Dado que el pastor es polaco, probablemente sea muy consciente de cómo la Gestapo trató a su gente durante la Segunda Guerra Mundial. Del mismo modo, la cerca de la iglesia de Gracelife hace sonar algunas campanas familiares y alarmantes.

Mientras tanto, en Aylmer, Ontario, el jefe de policía ha dicho que un gran servicio religioso en la Iglesia de Dios de la ciudad en desafío a COVID-19-Se investigarán 19 regulaciones. Asistieron más de 100 personas, 10 veces más de lo que permite la orden provincial actual. El MPP Randy Hillier y el MP Derek Sloan hablaron en la iglesia, y también estuvo presente una enfermera de la cercana Londres, que fue despedida después de hablar en contra de las medidas de cierre. La policía de Aylmer ya arrestó a dos cristianos.

La Carta Canadiense de Derechos y Libertades establece que todos tienen las libertades fundamentales de conciencia, religión, reunión pacífica y libertad de asociación.

A juzgar por el lenguaje del documento, uno pensaría que la gente debería poder reunirse sin que el gobierno les impida hacerlo de la manera que lo ha hecho. Si bien es posible que alguien pueda atrapar COVID-19-19, se supone que tienen derecho a correr ese riesgo si eso significa asistir a servicios de adoración y ser parte de una comunidad cristiana. Pero los funcionarios de salud locales tienen otras ideas.

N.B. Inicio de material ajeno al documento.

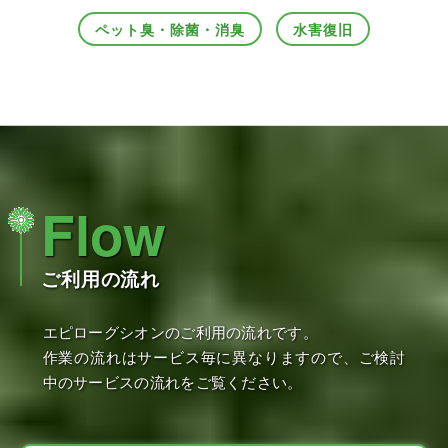
ペット臭・除菌・消臭
水害復旧
Flow
ご利用の流れ
エピローグシオンのご利用の流れです。
作業の流れはサービス毎に異なりますので、ご検討
中のサービスの流れをご覧ください。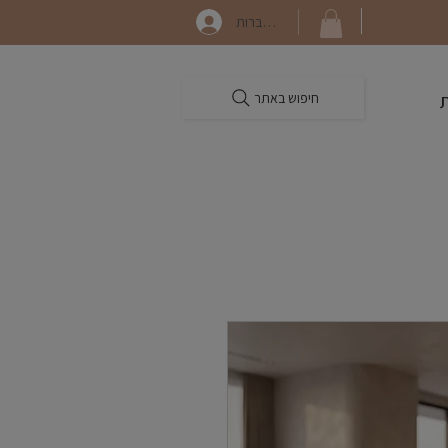
התחברות
חיפוש באתר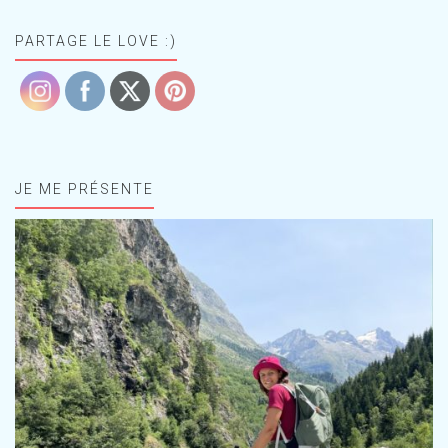
PARTAGE LE LOVE :)
JE ME PRÉSENTE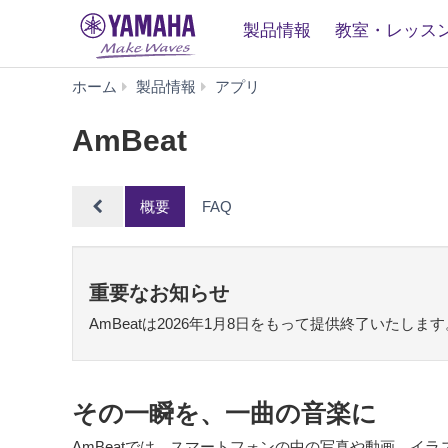
製品情報
教室・レッス
AmBeat
ホーム
製品情報
アプリ
AmBeat
概要
FAQ
重要なお知らせ
AmBeatは2026年1月8日をもって提供終了いたし
その一瞬を、一曲の音楽に
AmBeatでは、スマートフォンの中の写真や動画、イ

Es justo preguntar por qué. La población canadiense ha enfrentado restricciones y cierres de parada / inicio durante tanto tiempo como EE. UU., Pero ahora el vacuna la implementación está muy avanzada, la gente está lista para volver a su vida normal.

Les guste o no a estos funcionarios del gobierno, parte de la vida de muchas personas es su fe en Dios y su deseo de adorar a su deidad. Además de eso, se supone que Canadá debe reconocer el derecho de los ciudadanos a practicar su religión. Ahora, tal vez algunas personas simplemente no son capaces de sumar dos y dos, pero la comunidad y el compañerismo siempre han sido parte no solo del cristianismo, sino de todas las religiones abrahámicas.

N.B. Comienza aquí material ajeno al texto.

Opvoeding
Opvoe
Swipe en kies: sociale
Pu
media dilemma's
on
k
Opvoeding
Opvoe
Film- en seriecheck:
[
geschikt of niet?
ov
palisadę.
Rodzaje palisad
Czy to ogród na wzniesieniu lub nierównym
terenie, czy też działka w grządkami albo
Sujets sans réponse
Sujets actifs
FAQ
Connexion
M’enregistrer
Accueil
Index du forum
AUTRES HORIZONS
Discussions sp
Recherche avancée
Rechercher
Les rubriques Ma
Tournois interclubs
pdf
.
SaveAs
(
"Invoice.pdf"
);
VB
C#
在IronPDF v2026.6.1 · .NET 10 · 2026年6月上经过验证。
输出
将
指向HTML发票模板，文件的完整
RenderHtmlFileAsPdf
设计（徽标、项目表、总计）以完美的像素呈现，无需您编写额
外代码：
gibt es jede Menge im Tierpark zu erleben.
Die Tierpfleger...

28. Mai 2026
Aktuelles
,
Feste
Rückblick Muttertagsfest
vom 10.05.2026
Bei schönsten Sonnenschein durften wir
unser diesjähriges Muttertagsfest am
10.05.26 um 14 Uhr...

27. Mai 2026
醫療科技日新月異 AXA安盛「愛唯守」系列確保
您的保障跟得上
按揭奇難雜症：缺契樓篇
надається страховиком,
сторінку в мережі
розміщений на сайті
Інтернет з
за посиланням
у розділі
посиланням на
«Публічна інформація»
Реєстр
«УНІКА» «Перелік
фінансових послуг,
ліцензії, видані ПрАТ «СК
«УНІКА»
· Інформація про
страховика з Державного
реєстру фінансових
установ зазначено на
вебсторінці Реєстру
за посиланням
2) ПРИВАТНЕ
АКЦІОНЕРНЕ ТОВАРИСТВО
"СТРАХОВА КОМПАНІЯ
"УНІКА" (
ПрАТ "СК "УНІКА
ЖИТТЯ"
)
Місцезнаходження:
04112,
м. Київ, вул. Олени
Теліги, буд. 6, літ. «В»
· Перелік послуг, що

Cuando veo a un inspector de salud llegar con varios policías armados a un lugar de culto exigiendo que se detenga un servicio, me cuesta argumentar en contra de las comparaciones con la Gestapo. Lo mismo ocurre con apoderarse de una iglesia y decirle a su congregación que deben cumplir con el gobierno o no pueden adorar a Dios en su propia iglesia.

Cada vez que un gobierno se ve a sí mismo por encima de la deidad o como una sustitución de la deidad, se está convirtiendo en una tiranía. Estos ciudadanos canadienses tienen derecho a creer en Dios y adorar como quieran. Tienen la libertad de reunirse y la libertad de asociación.

Se nos dio tiempo para ‘aplanar la curva’, se nos dieron regulaciones a seguir con la promesa de que las cosas mejorarían, y todos los cristianos se han encontrado con más bloqueos y más negativas para permitirnos nuestros derechos.

Canadá, como nación, tendrá que decidir algo ahora mismo. ¿Permitirá que los cristianos se arrodillen ante Dios, o actuará como si fuera Dios y quisiera que ellos se arrodillaran primero? Si la respuesta es la última, me temo que los días más oscuros para los cristianos en Canadá apenas han comenzado.